Design of multibranched diketopyrrolopyrrole polyelectrolytes as versatile materials for efficient photocatalytic hydrogen evolution and organic solar cells

Abstract

Organic semiconductors are attracting increasing attention for both photocatalytic applications and organic solar cells (OSCs). However, achieving highly efficient photocatalytic hydrogen evolution and high power conversion efficiencies (PCEs) in OSCs remains a significant challenge. Herein, we synthesized a series of multibranched polyelectrolytes (MBPs), namely DTP, DTIP, and DTPTIP, by covalently attaching diketopyrrolopyrrole (DPP)-bearing soft alkyl chains to central triphenylamine or triazine cores. An interesting finding is that the synergistic integration of both triphenylamine and triazine cores within a single DPP-based architecture (DTPTIP) leads to a marked improvement in photovoltaic efficiency and photocatalytic activity. In comparison to linear polyelectrolytes, MBPs with quaternized functionalities exhibit enhanced hydrophilicity, greater dispersity, smaller contact angles, and reduced charge transport resistance. These properties collectively contribute to improved photocatalytic hydrogen evolution reaction (HER) activity. Among the three MBPs, DTPTIP showed superior performance, delivering a hydrogen production rate of 55.81 mmol g⁻¹ h⁻¹ outperforming DTIP (39.86 mmol g⁻¹ h⁻¹) and DTP (31.93 mmol g⁻¹ h⁻¹). In OSC systems, MBPs function as cathode interface layers (CILs), reducing the work function of the metal electrodes and facilitating electron transport, thereby improving the photovoltaic performance.
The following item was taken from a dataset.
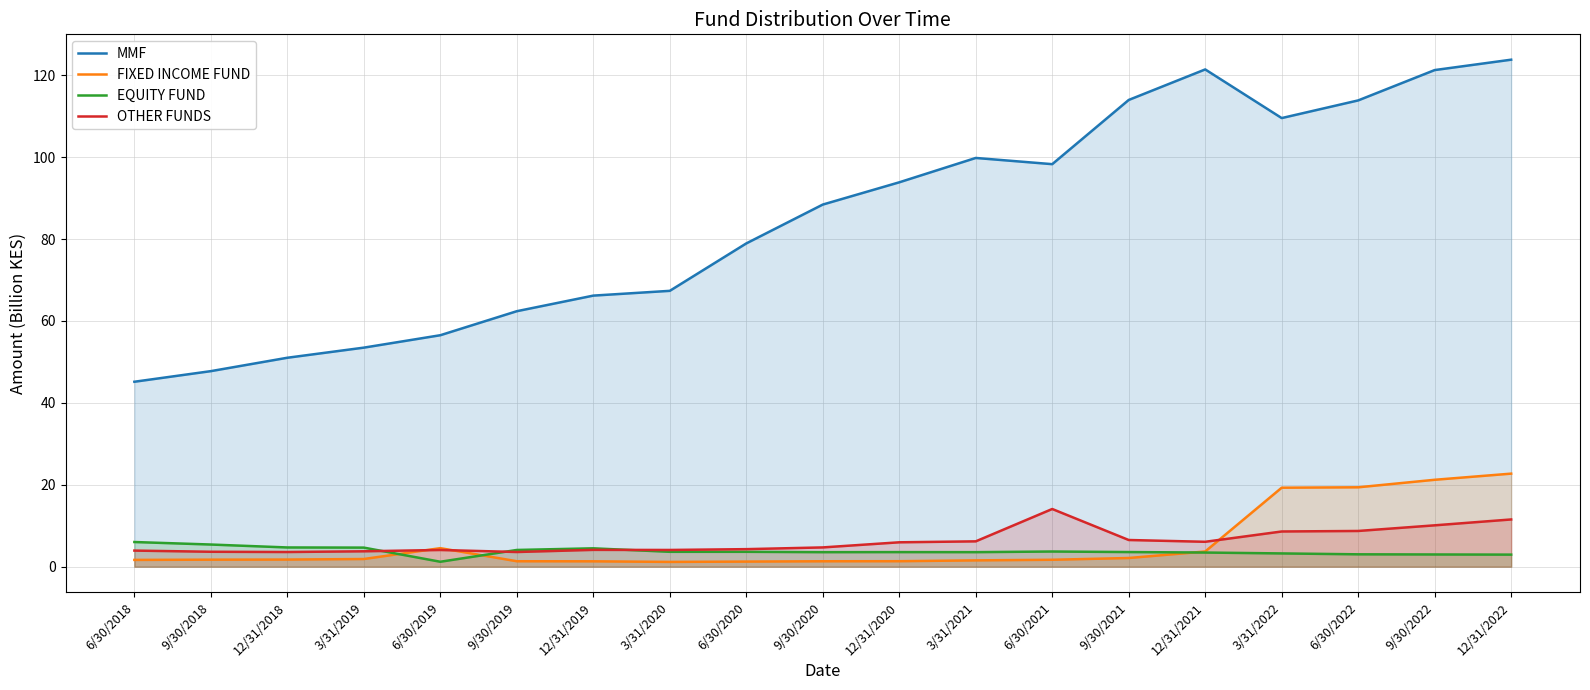

How many lines are shown in the chart?

4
Notably, DTPTIP achieved an impressive PCE of 16.78% in PM6:EH-HD4F-based OSC systems. Furthermore, DTPTIP demonstrated excellent thickness insensitivity; at a CIL thickness of 40 nm, the PCE stabilized at 15.52%, underscoring its feasibility for large-scale OSC fabrication. Overall, this study highlights the potential of MBPs, especially DTPTIP, as versatile materials for both high efficiency photocatalysis and next-generation OSCs.